> Excerpt provided
——————

Music awards rethink process after anti-Semitic controversy

April 15, 2018

Rappers Kollegah and Farid Bang have come under fire for lyrics comparing themselves to Holocaust victims. Lawmakers, business leaders and Jewish groups have all condemned the pair.

Kollegah und Farid Bang
Image: Reuters/A. Schmidt

The controversy surrounding two rappers who won Germany's top music prize despite anti-Semitic lyrics began to gather steam on Sunday, with business leaders joining the government in condemning artists Kollegah and Farid Bang.

"That hurts Germany's international reputation. Is anti-Semitism becoming acceptable in Germany?" Airbus CEO Tom Enders said in comments to the Bild am Sonntag newspaper.

His comments were similar to that of Justice Minister Heiko Maas, who told Der Spiegel on Saturday that "anti-Semitic provocations do not deserve a prize; they are repugnant".

On Thursday, which happened to be Israel's Holocaust Remembrance Day, Kollegah and Farid Bang were awarded the Echo Prize for their top-selling 2017 album "Jung, brutal, gutaussehend 3" (Young, Brutal, Good-looking 3).

Comparisons to Auschwitz victims

In the song "0815" on that album, the rappers say their muscles are "more defined than Auschwitz prisoners" and then a later lyric says "I'm doing another Holocaust, coming with a Molotov."

——————

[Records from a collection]
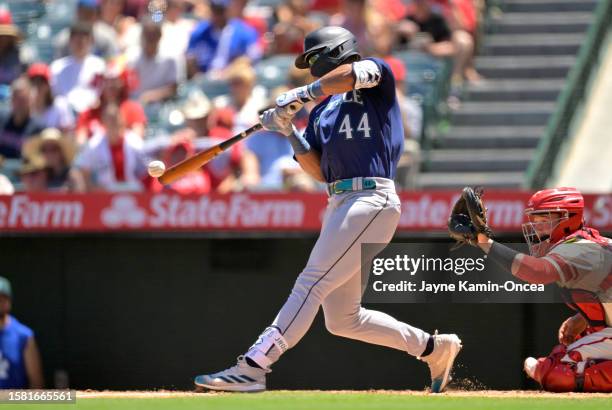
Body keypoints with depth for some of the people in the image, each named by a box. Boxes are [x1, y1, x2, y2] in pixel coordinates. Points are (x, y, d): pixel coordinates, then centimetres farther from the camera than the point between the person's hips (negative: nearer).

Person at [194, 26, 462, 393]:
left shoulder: (378, 78, 4)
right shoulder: (322, 112, 23)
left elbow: (359, 71, -21)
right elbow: (319, 171, 14)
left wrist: (303, 94, -20)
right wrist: (289, 133, 1)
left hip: (372, 200, -9)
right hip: (339, 204, 9)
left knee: (312, 283, -18)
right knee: (342, 319, 8)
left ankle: (253, 367, -25)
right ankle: (434, 348, 19)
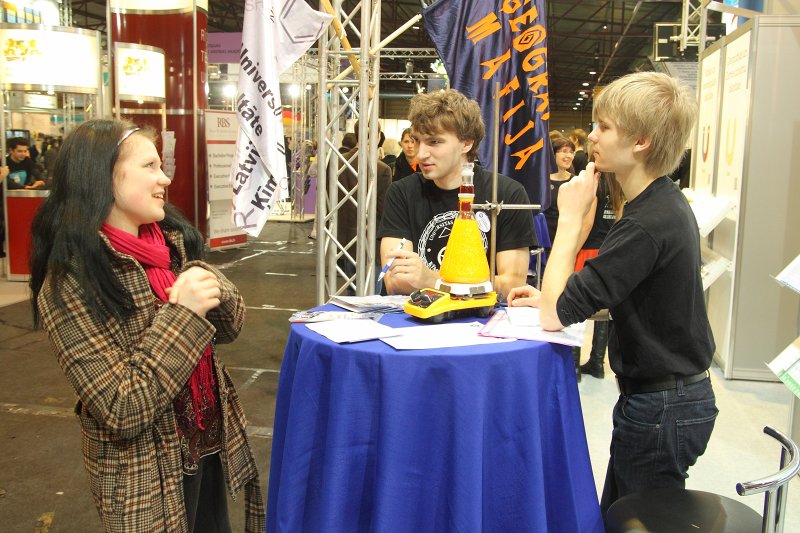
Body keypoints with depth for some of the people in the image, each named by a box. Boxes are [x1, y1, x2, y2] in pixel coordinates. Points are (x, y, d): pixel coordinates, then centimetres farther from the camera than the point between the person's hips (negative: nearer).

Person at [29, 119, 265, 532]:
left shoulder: (173, 240, -1)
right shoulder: (69, 283, -21)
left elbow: (229, 327, 6)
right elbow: (121, 412, -24)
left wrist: (213, 288, -15)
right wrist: (182, 313, -27)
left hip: (211, 446, 7)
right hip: (147, 479, -6)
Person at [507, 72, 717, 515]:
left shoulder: (648, 224, -27)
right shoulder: (665, 205, 5)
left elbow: (556, 314, -26)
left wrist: (571, 216, -19)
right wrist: (554, 299, 4)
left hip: (659, 410, -9)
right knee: (614, 516, 22)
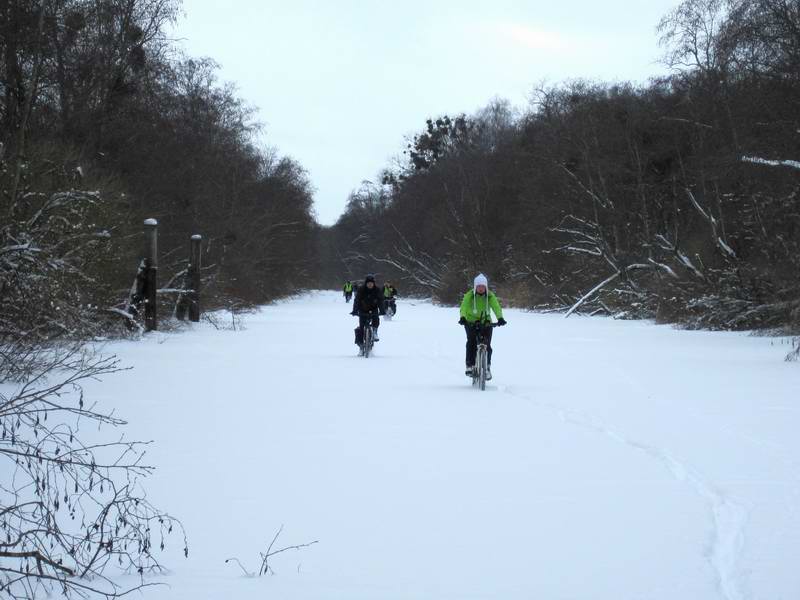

——————

> What to work on
Please take the news article about the Echo Prize controversy further, picking up right after its last sentence. The lines are not needed here.

> Solved exercise
The decision to give the pair a prize was even criticized on stage at the Echo ceremony by Campino, the lead singer of Germany's legendary punk band Die Toten Hosen, who received a standing ovation for his comments.

The BMVI Music Group, which hands out the Echo awards, initially said it would not change its rules, saying that the artists were nominated based on sales numbers, and not on quality. However, on Sunday CEO Floridan Druecke said organizers would reconsider the nomination and selection process.

In an essay for the Die Welt daily, Jewish comedian Oliver Polak said that the normalization of anti-Semitism in popular music was part of the reason "that young Jewish people are chased around and beaten up in schoolyards." Sentiments similar to Polak's were expressed by several prominent Jewish organizations.

The furor has come at a particularly sensitive time for Germany, which has been dealing with reports of increased anti-Semitic incidents.